[Collected data entries]

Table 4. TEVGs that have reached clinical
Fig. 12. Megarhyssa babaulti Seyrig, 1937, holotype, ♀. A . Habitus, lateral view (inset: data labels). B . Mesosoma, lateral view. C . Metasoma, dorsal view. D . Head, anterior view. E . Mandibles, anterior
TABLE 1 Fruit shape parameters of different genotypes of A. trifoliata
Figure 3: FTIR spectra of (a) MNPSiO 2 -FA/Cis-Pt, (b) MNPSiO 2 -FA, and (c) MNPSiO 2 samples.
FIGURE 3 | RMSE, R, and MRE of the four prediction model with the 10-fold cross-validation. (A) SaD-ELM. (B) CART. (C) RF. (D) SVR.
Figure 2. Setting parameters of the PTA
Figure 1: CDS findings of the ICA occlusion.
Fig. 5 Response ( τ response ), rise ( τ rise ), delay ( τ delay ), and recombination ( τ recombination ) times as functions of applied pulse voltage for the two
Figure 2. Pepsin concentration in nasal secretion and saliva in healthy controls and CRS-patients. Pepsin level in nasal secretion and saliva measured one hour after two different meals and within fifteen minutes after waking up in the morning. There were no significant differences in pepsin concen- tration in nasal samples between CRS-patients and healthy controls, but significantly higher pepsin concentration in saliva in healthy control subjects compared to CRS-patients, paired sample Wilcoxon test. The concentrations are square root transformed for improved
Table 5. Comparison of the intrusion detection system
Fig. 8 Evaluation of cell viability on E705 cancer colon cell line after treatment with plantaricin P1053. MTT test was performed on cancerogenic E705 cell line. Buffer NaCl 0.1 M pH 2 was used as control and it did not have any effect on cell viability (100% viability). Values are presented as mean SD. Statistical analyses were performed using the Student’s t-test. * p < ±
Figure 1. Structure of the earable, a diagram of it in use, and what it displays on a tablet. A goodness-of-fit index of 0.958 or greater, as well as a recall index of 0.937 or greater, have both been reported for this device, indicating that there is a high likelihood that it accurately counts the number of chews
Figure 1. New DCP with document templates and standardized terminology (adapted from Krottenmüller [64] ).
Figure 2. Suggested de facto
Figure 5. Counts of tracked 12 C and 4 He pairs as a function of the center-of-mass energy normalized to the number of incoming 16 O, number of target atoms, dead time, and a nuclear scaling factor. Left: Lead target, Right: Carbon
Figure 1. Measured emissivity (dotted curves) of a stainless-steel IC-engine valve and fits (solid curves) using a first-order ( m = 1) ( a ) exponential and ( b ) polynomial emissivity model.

• **Exercise directions**
Can you write out the lines above, from the first one through the one containing "Fig. 5 Response", exactly as they appear and nothing more?

• **Exercise answer**
Table 4. TEVGs that have reached clinical
Fig. 12. Megarhyssa babaulti Seyrig, 1937, holotype, ♀. A . Habitus, lateral view (inset: data labels). B . Mesosoma, lateral view. C . Metasoma, dorsal view. D . Head, anterior view. E . Mandibles, anterior
TABLE 1 Fruit shape parameters of different genotypes of A. trifoliata
Figure 3: FTIR spectra of (a) MNPSiO 2 -FA/Cis-Pt, (b) MNPSiO 2 -FA, and (c) MNPSiO 2 samples.
FIGURE 3 | RMSE, R, and MRE of the four prediction model with the 10-fold cross-validation. (A) SaD-ELM. (B) CART. (C) RF. (D) SVR.
Figure 2. Setting parameters of the PTA
Figure 1: CDS findings of the ICA occlusion.
Fig. 5 Response ( τ response ), rise ( τ rise ), delay ( τ delay ), and recombination ( τ recombination ) times as functions of applied pulse voltage for the two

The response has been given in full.